Why the afternoon slump happens to everyone (and how to avoid it)

September 29, 2025

You got enough sleep, worked out in the morning and ate a light, balanced lunch. And yet, once 3 p.m. rolls around, you’re ready to fall asleep at your desk.

If you’ve ever experienced this phenomenon, you’re far from alone. That post-lunch dip in alertness — often called the afternoon slump — is something experienced by even the most health-conscious individuals.

“The afternoon slump is the dip in energy, focus, motivation, and productivity that typically happens for people between 1-4 p.m.,” says Sarah Johnston, a Future personal trainer and certified Health Coach. “It can happen as a gradual decline throughout the day, or occur more suddenly within a few minutes.”

What causes the afternoon slump?

The afternoon slump is a natural part of our body’s circadian rhythm and goes beyond mental fatigue.

“We often think of circadian rhythm as our sleep hours or sleep cycles. It is 100% part of our rhythm, but the daytime hours are also inclusive of the full 24-hour rotation,” says Johnston.

Several factors influence how strongly someone experiences the afternoon slump, including age and sex. Women may feel more impacted due to hormonal shifts that make the body more sensitive to external stressors. Middle-aged and senior adults are more likely to experience the afternoon slump because of changes in the body’s circadian rhythm.

Certain lifestyle choices, such as eating heavy mid-day meals or getting insufficient sleep, can further intensify the dip in energy.

“It can happen to anybody, but may impact certain groups more than others,” says Johnston. “Adults with high-stress jobs may feel more of an impact, for example, as they may be more likely to skip meals or be seated for long periods.”

Can caffeine and sugar help with the afternoon slump?

It may be tempting to reach for an extra cup of coffee or a chocolate bar for a quick energy boost. Johnston advises against this, as spikes in blood sugar can actually contribute to a subsequent crash.

“Quick spikes of sugar may feel like a fix for a short period, but may not be helpful in the long run,” she explains.

Johnston also cautions against consuming extra caffeine, which can negatively affect sleep cycles. Poor sleep disrupts the circadian rhythm, which can further perpetuate symptoms associated with the afternoon slump.

“Relying on something like caffeine and sugar also trains your body to become dependent on those short-term spikes,” says Johnston. “It is important to find solutions to teach your body to find sustainable energy rather than a quick fix.”

How to avoid the afternoon slump without coffee

Optimize your diet and hydration

A well-balanced diet consisting of protein, carbohydrates, and healthy fats helps stabilize blood sugar levels and maintain steady energy.
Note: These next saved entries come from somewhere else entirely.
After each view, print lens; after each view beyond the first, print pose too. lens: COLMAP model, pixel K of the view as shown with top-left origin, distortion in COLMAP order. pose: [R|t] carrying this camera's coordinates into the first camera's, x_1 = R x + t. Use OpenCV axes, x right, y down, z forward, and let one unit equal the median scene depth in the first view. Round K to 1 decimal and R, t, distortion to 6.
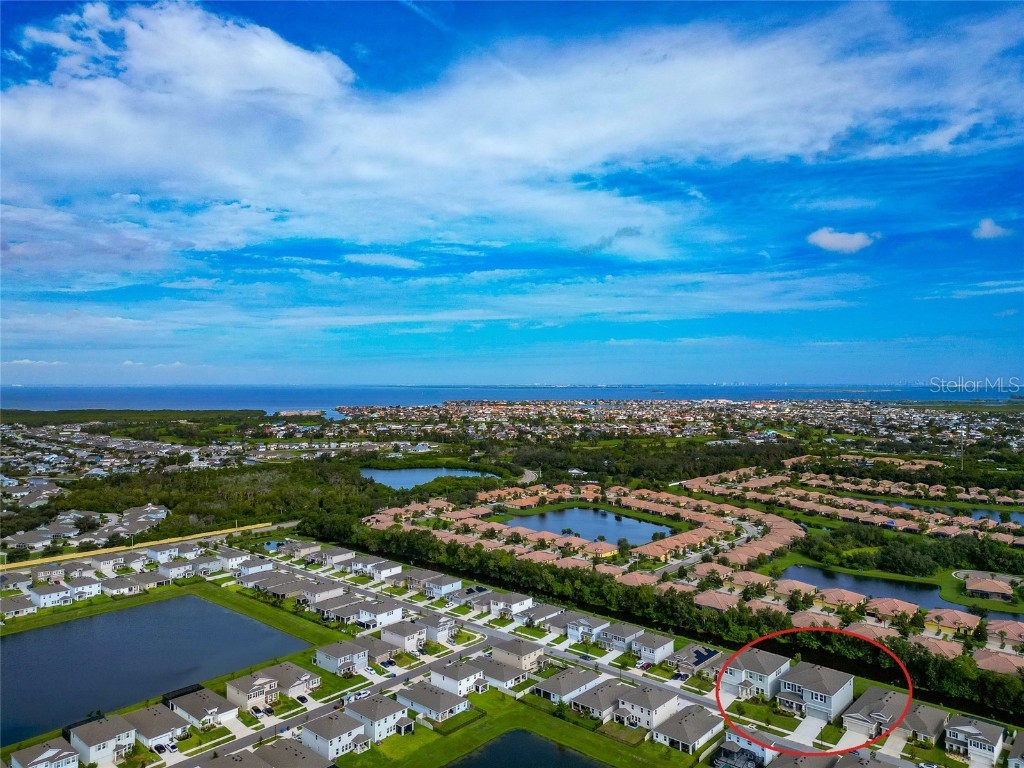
lens RADIAL K [[721.7, 0, 514.9], [0, 721.7, 370.9], [0, 0, 1]] dist [0.061631, -0.051681]
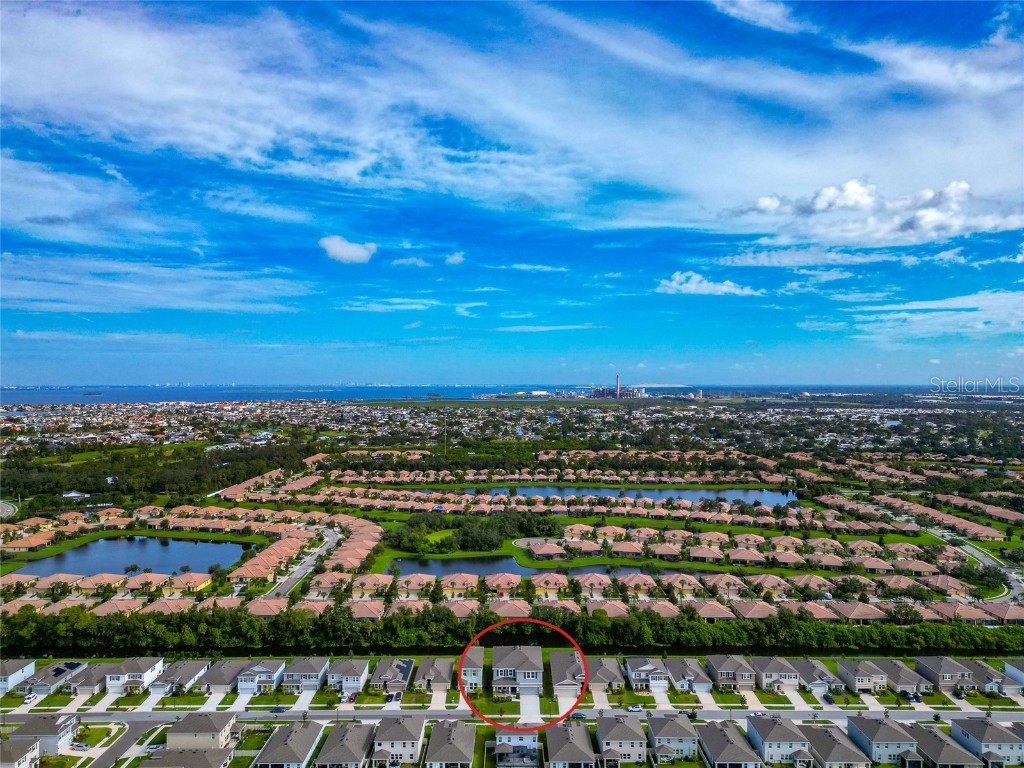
lens RADIAL K [[721.7, 0, 514.9], [0, 721.7, 370.9], [0, 0, 1]] dist [0.061631, -0.051681]
pose [[0.744985, 0.008375, 0.667028, -0.246595], [-0.008157, 0.999961, -0.003445, 0.001791], [-0.667031, -0.002874, 0.745025, 0.171751]]
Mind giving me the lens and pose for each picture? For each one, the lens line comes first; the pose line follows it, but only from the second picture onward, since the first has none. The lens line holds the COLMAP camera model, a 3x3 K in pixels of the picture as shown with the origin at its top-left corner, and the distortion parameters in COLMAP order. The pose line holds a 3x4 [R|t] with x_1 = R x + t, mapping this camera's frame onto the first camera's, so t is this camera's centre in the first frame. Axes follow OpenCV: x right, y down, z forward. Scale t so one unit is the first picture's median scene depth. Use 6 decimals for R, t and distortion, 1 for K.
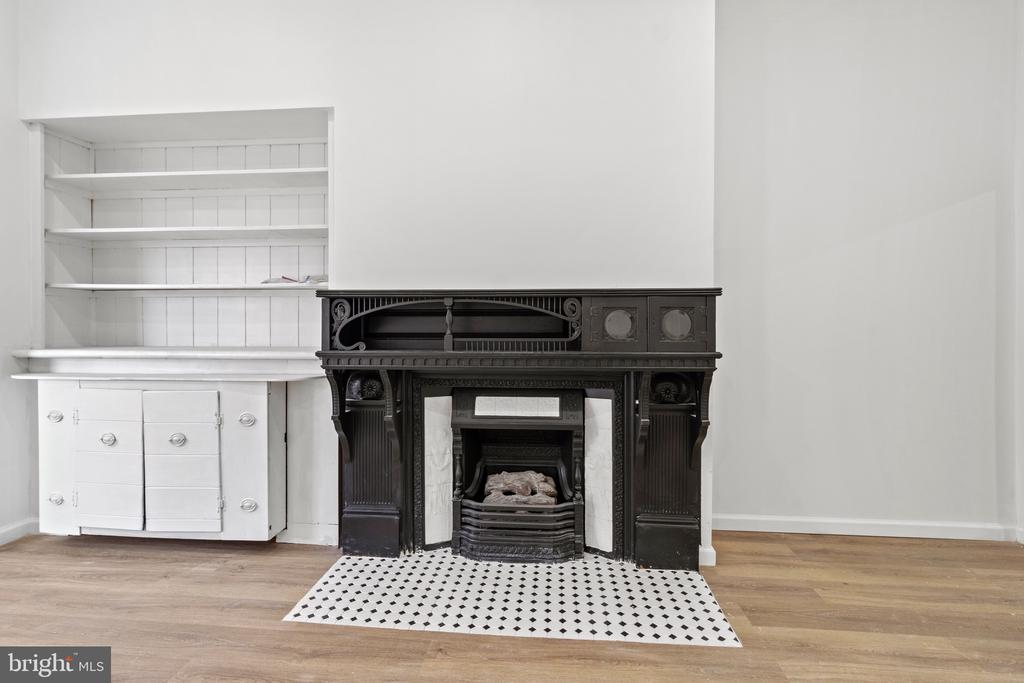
lens RADIAL K [[475.9, 0, 518.6], [0, 475.9, 324.2], [0, 0, 1]] dist [-0.000298, 0.001198]
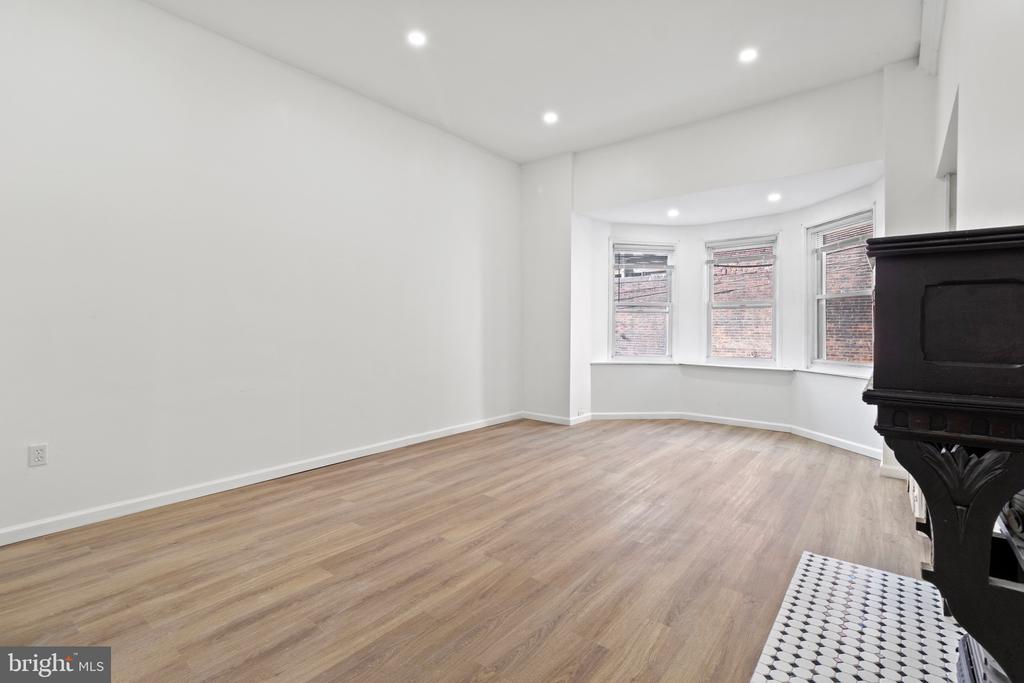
lens RADIAL K [[475.9, 0, 518.6], [0, 475.9, 324.2], [0, 0, 1]] dist [-0.000298, 0.001198]
pose [[-0.551720, -0.007409, -0.833997, 0.889579], [-0.000700, 0.999964, -0.008420, 0.003885], [0.834029, -0.004061, -0.551705, 0.909102]]
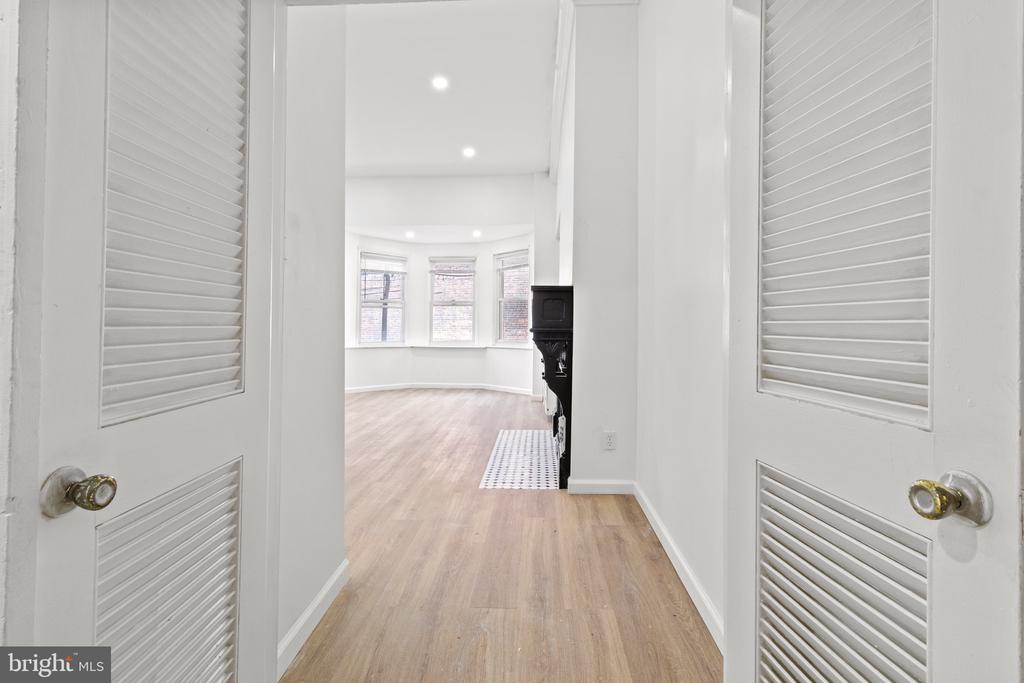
lens RADIAL K [[475.9, 0, 518.6], [0, 475.9, 324.2], [0, 0, 1]] dist [-0.000298, 0.001198]
pose [[0.042511, -0.002937, -0.999092, 1.782982], [-0.002714, 0.999992, -0.003056, 0.046710], [0.999092, 0.002841, 0.042503, 0.837416]]
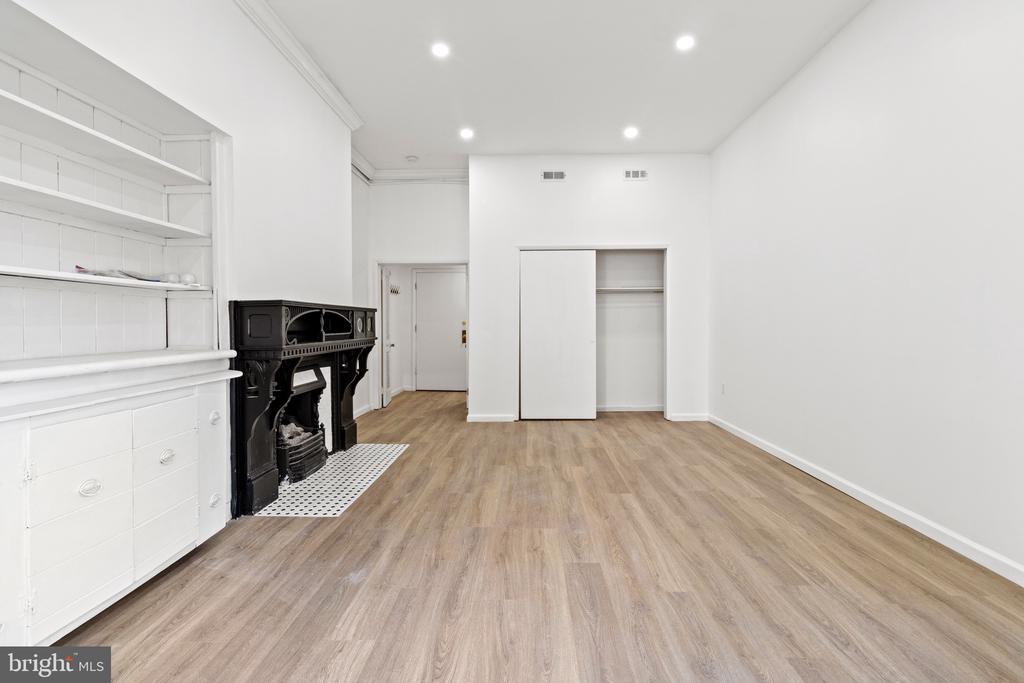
lens RADIAL K [[475.9, 0, 518.6], [0, 475.9, 324.2], [0, 0, 1]] dist [-0.000298, 0.001198]
pose [[-0.061153, -0.002915, 0.998124, -1.765459], [-0.000567, 0.999996, 0.002886, -0.008419], [-0.998128, -0.000390, -0.061154, 0.431872]]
Johnston also emphasizes the importance of eating at regular intervals throughout the day.

“Skipping breakfast, for example, may contribute to wanting to eat a large and heavy lunch, which may make us feel lethargic after eating,” she says.

Proper hydration is equally important. Johnston recommends keeping a full water bottle at your desk and, if needed, adding electrolytes for extra hydration.

“Aim for steady hydration all day long. Try not to play catch-up with your water intake in the afternoon,” she adds.

Get moving

Prolonged periods of sitting can slow down the body and contribute to that familiar dip in energy.

Try stretching, taking a brief walk, or standing up often throughout the day.

Johnston often schedules “move breaks” for her clients, even if it’s only for a few minutes.

“Many of my personal training clients work demanding jobs, with little time for breaks,” she explains. “We’ll start by scheduling 5-minute stretches, and extend to longer periods over time.”

Take a nature break (without your phone)

It’s tempting to scroll endlessly through social media when you’re hitting a wall, but our brains need less stimulation during these low-energy moments. Johnston suggests journaling or meditation instead of reaching for your phone.

She also encourages exposure to natural light to help regulate your body’s internal clock.

“If you can, step outside for a few moments every morning,” she says. “If you are working, try to work near a window, or step outside when possible.”

That can be challenging during fall and winter, when the sun sets earlier in the day. Johnston recommends using a light therapy lamp to supplement natural light, especially if you spend most of the day indoors.

“Being proactive about which season we are heading into and coming up with a game plan can be really empowering,” she says.